Lightning safety awareness week: how to stay safe in a thunderstorm

When thunder roars, go indoors. No place outdoors is safe from lightning.

Lightning safety awareness week: how to stay safe in a thunderstorm
Lightning is one of mother nature's killers. When thunder roars, go indoors. (Source: WWBT)

RICHMOND, Va. (WWBT) - It’s that time of the year when summertime heat and humidity causes thunderstorms across Virginia, which brings one of nature’s killers: lightning.

June 21 to June 27, 2020 is Lightning Safety Awareness week, which began in 2001 to bring attention to the threat thunderstorms pose each year. July is the most deadly time for lightning strikes in the U.S., with 70% of all lightning deaths happening in June, July, and August. These months have the most lightning strikes and also a large number of people enjoying time outdoors.

Men account for 80% of all lightning fatalities - this is likely due to their behavior. Men may engage in outdoor activities more often than women, may not be aware of the lightning danger, may ignore the risk, or some combination of these factors.

In 2001, there were an average of 50 people per year struck and killed by lightning, but today that’s dropped to less than 30 deaths per year. Increased education on lightning safety is likely the main reason for this reduced death rate.

Lightning deaths have dropped steadily since the first Lightning Safety Awareness week in 2001.
Lightning deaths have dropped steadily since the first Lightning Safety Awareness week in 2001. (Source: National Weather Service)

Even after taking into account the reduction in deaths, lightning remains the 3rd most deadly type of weather in the U.S.

The most important thing to remember to stay safe from lightning is this simple saying: ‘When Thunder Roars, Go Indoors'. No place outdoors is safe from lightning.

It often takes time to stop outdoor activities and return to safe shelter, which is why it's very important to head indoors or to a car at the first sign of threatening weather.
It often takes time to stop outdoor activities and return to safe shelter, which is why it's very important to head indoors or to a car at the first sign of threatening weather. (Source: WWBT)

In the last 20 years, most lightning deaths have happened while people were enjoying recreational activities outdoors.
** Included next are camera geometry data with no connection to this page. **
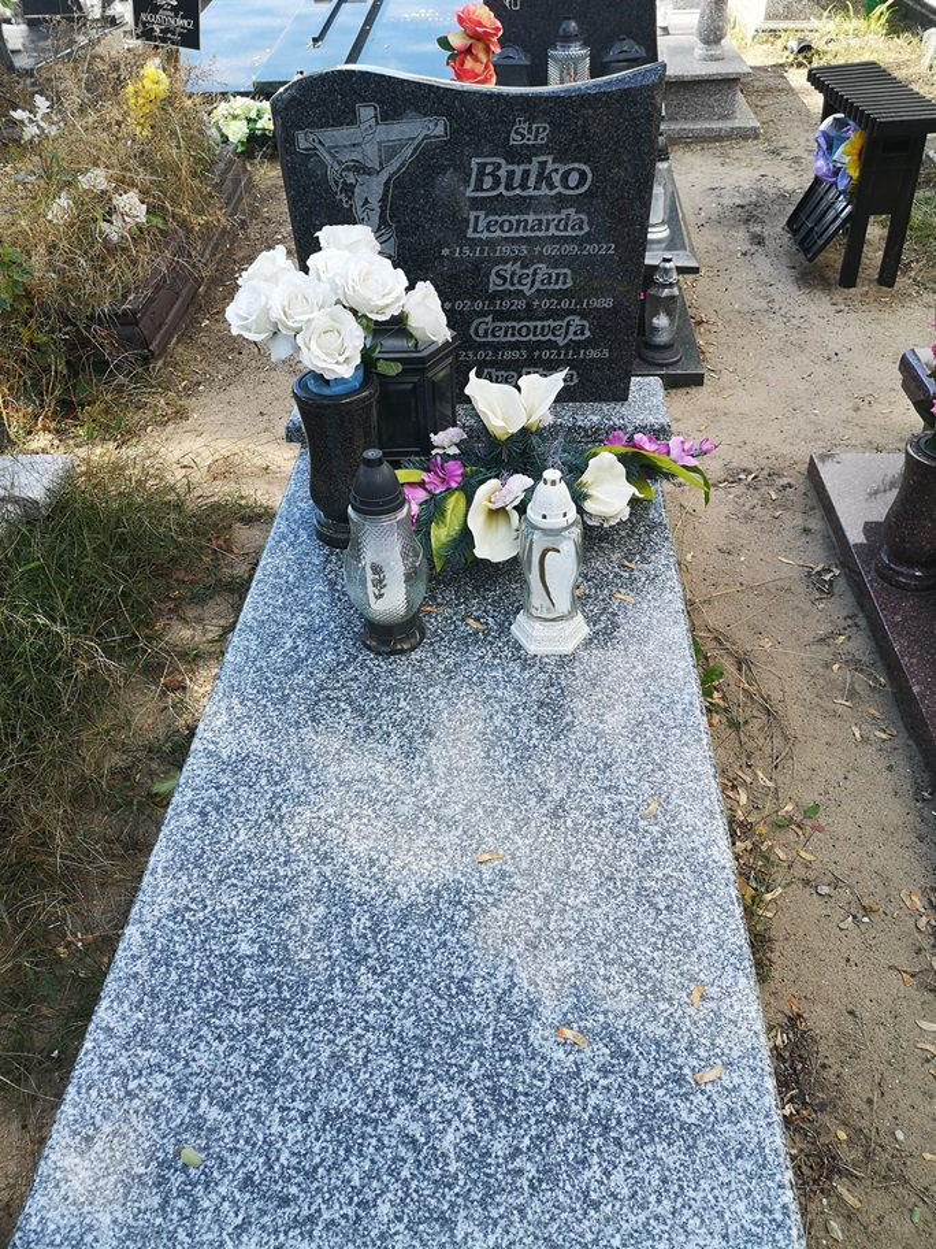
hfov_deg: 51.4
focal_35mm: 27
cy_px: 624
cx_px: 468
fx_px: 973
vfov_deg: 65.3
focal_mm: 5.58
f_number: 1.8
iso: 50
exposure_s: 1/388
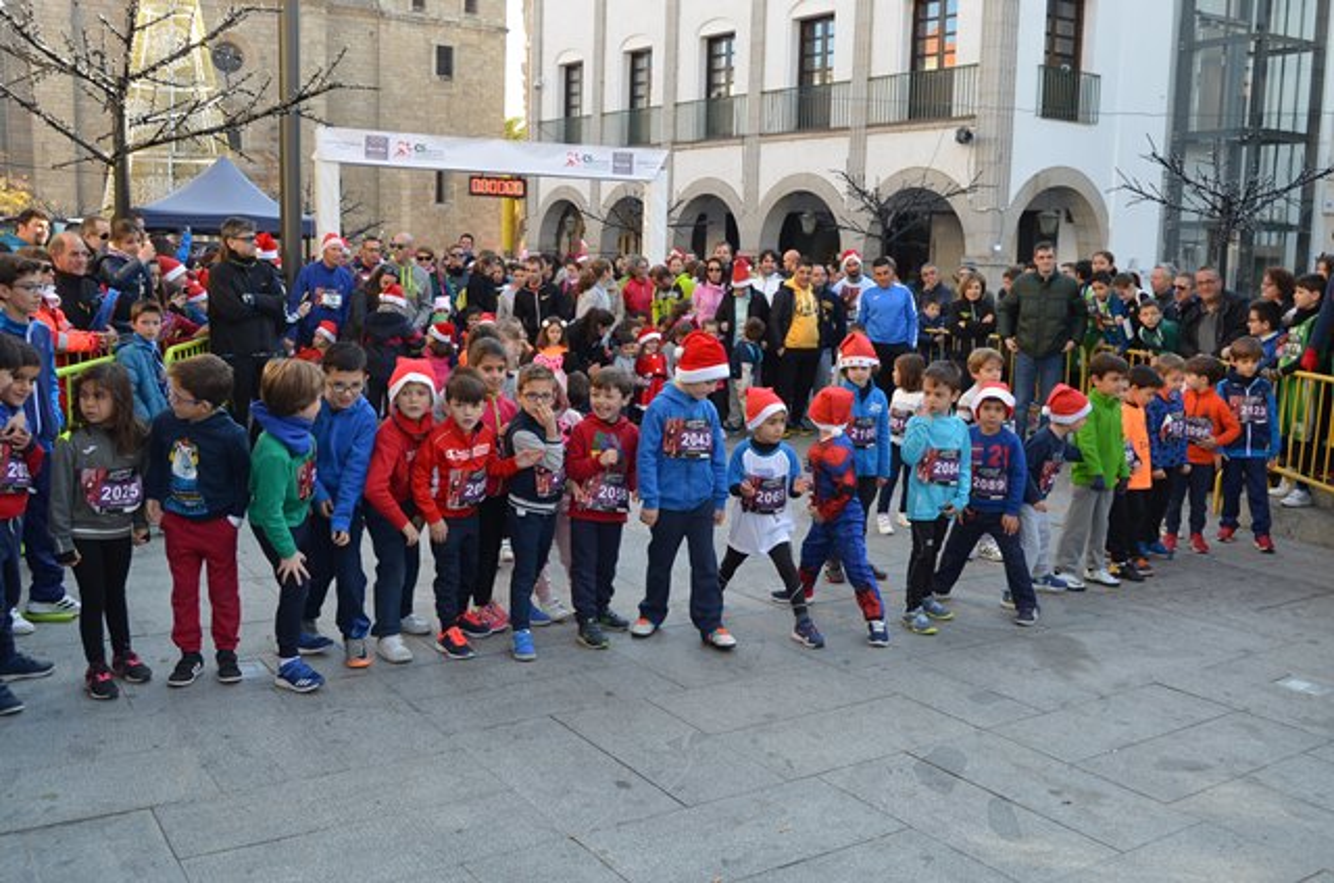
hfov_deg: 57.3
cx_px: 667
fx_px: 1220
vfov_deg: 39.8
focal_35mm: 33
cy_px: 442
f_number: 5.6
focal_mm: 22
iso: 200
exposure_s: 1/125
The activity people were most often doing when struck and killed by lightning was fishing.

Fishing, being at the beach, camping, and boating are likely more dangerous in part because it takes extra time to return to safe shelter when a storm approaches. People are often struck by lightning while in the process of wrapping up activities and heading toward shelter, but they did not end their outdoor activities quickly enough. In some cases they were just steps from safe shelter when struck. That’s why it’s important to head to safe shelter at the first sign of threatening weather - when you see lightning or hear thunder. Lightning can strike when it’s not raining, up to 10 or 15 miles away from a thunderstorm.

People are most often struck and killed by lightning while fishing in the U.S. since 2006.
People are most often struck and killed by lightning while fishing in the U.S. since 2006. (Source: National Lightning Safety Council)

A few more tips to keep in mind to stay safe from lightning as we enter the summer storm season:

1. Plan ahead. Do not put yourself in a position where you are far from safe shelter if thunderstorm chances are in the forecast. Know where you would go for safety and how long it will take to return to your safe place. If there’s a chance for thunderstorms in the forecast and you cannot return to safety quickly, postpone or cancel your outdoor plans. The NBC12 First Alert Weather App is a great tool to help you plan your day.

2. Do not wait to seek shelter if the sky turns threatening. As soon as you hear thunder, it is time to cancel/postpone outdoor activities and immediately head to safe shelter.

3. Sturdy buildings and hard topped vehicles such as cars are the only safe places from lightning. No place outside is safe from lightning. Picnic shelters, trees, tents, portable restrooms, baseball dugouts, etc. are NOT safe from lightning.

4. Wait 30 minutes after the last rumble of thunder to go back outside. Just as lightning can strike miles ahead of a storm, lightning can also strike behind it.

5. Once indoors, stay off corded phones, stay out of the shower, and don’t use a computer until the storm passes. Anything that is plugged into a wall outlet or attached to plumbing is risky because if a lightning bolt strikes the building or nearby, it could send an electric charge through wiring or plumbing and injure anyone touching it. Cell phones are safe.